Helen of Troy, 1993 by Maria Zoccola
4.0
adventurous emotional reflective fast-paced
Plot or Character Driven: Character
Strong character development: Complicated
Loveable characters: Yes
Diverse cast of characters: No
Flaws of characters a main focus: Yes

“gods of difficult things, i’m out there still, foraging/in the threads of the world for a story i like better/than the one i’ve been telling.”

Confession time: I graduated with a degree in Classics in 2018 and I have never read the Iliad nor the Odyssey. I know, I know — I ran a good game in that I never took a class that required me to do so. It’s to my eternal shame, if that buys me any sympathy.

Maria Zoccola’s Helen of Troy, 1993 is the first time that my slither-outing has felt like a shame. Zoccola re-imagines this classic Grecian tale.
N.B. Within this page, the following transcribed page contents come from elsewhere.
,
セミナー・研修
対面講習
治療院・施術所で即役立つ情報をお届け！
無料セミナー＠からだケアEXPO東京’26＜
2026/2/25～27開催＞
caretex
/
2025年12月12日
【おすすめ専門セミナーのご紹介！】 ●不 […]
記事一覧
What if Helen of Troy had been a housewife and mother in 1993, shopping at the Piggly Wiggly and holding her head high despite the gossip at a Chuck E. Cheese birthday party? What if Helen of Troy actually decided her own fate?

Quote after quote striking you down to the marrow crowds this 68-page manuscript. The narrative is sparse, allowing for much interpretation and imagination of how things worked. Just how did The Stranger (Paris) and Helen meet? What did it mean to come home to The Big Cheese (Menelaus) and the Kid (Hermione) after all that adventure? Where there regrets? Was there defiance, even after it all? Zoccola gives you the gift of deciding for yourself. 

I almost regret taking this out of the library; I want to savor this story again and again, especially after reading the Fagles’s translation the work is built on. 

5/5: This one will stay with me for a long time, haunting even my dreams with thoughts of Helen.